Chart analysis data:
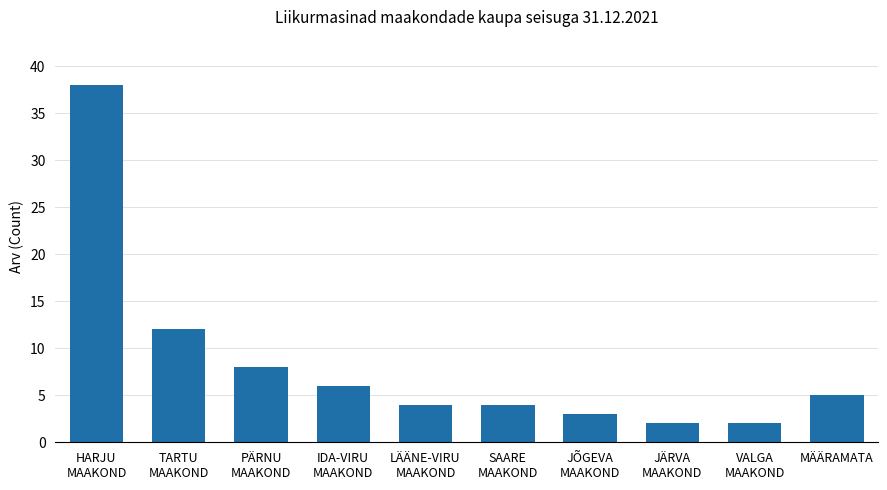

Reading left to right, what are all the values shown in this chart?

HARJU
MAAKOND=38	TARTU
MAAKOND=12	PÄRNU
MAAKOND=8	IDA-VIRU
MAAKOND=6	LÄÄNE-VIRU
MAAKOND=4	SAARE
MAAKOND=4	JÕGEVA
MAAKOND=3	JÄRVA
MAAKOND=2	VALGA
MAAKOND=2	MÄÄRAMATA=5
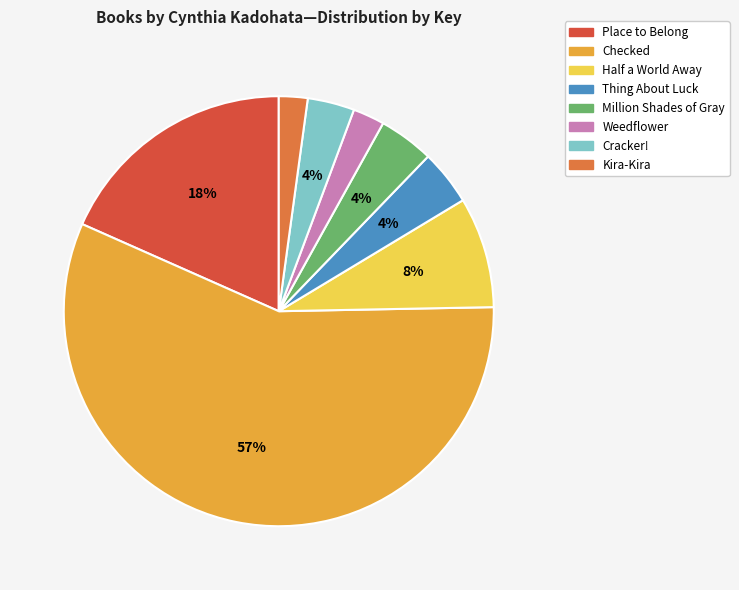

To the nearest percent, what percentage of the pie is Place to Belong?

18%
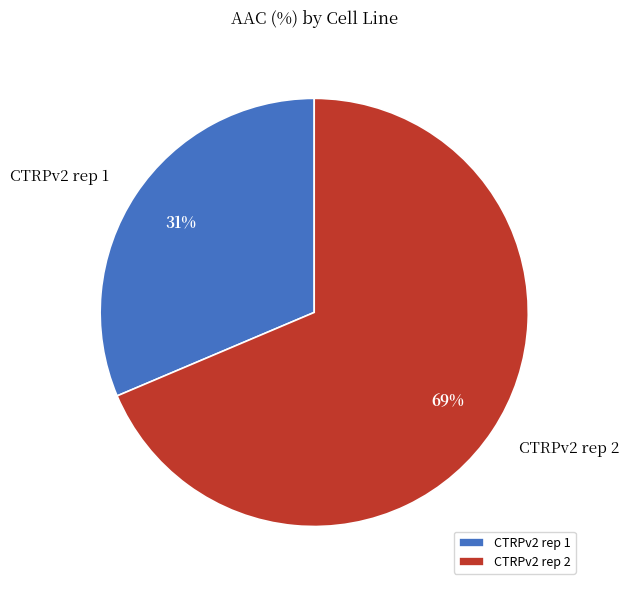

To the nearest percent, what percentage of the pie is CTRPv2 rep 2?

69%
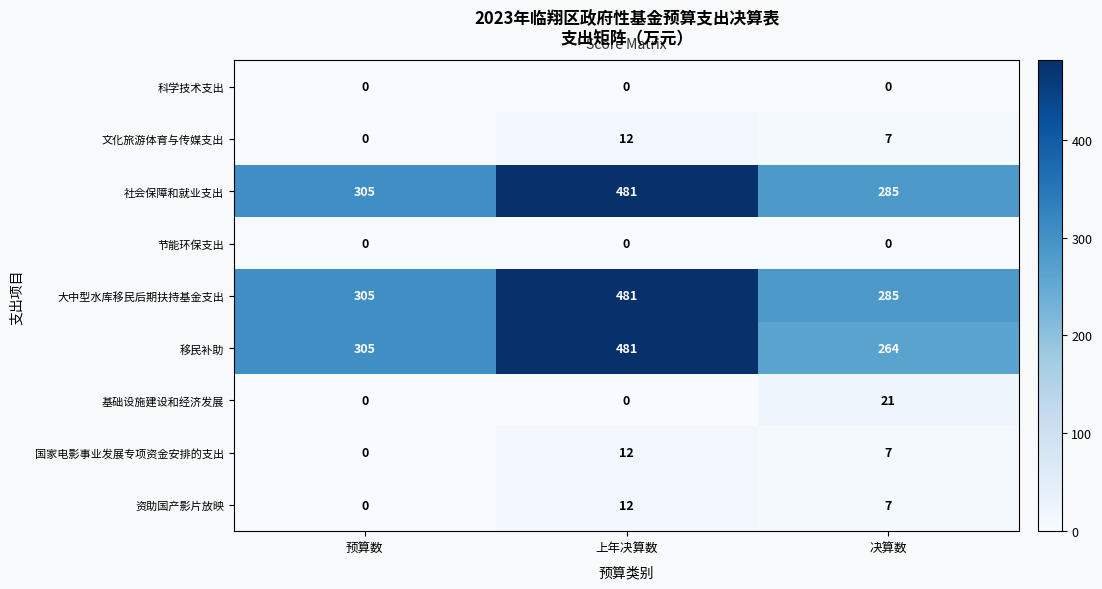

What is the total value across all series at 预算数?

915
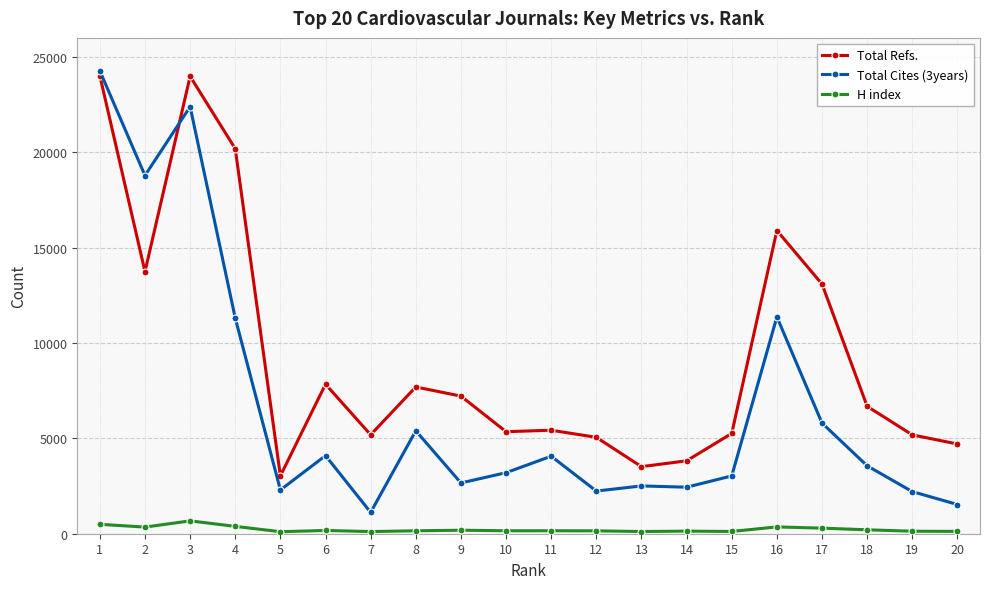

True or false: Total Refs. has more than 1 interior local peaks.

True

▶ _Exercise_: Could you recast the records above as a JSON list of strings, with one string for each line and the blank lines and pictures left out?

▶ _Response to the task_:
[
  "Reading left to right, what are all the values shown in this chart?",
  "HARJU",
  "MAAKOND=38\tTARTU",
  "MAAKOND=12\tPÄRNU",
  "MAAKOND=8\tIDA-VIRU",
  "MAAKOND=6\tLÄÄNE-VIRU",
  "MAAKOND=4\tSAARE",
  "MAAKOND=4\tJÕGEVA",
  "MAAKOND=3\tJÄRVA",
  "MAAKOND=2\tVALGA",
  "MAAKOND=2\tMÄÄRAMATA=5",
  "To the nearest percent, what percentage of the pie is Place to Belong?",
  "18%",
  "To the nearest percent, what percentage of the pie is CTRPv2 rep 2?",
  "69%",
  "What is the total value across all series at 预算数?",
  "915",
  "True or false: Total Refs. has more than 1 interior local peaks.",
  "True"
]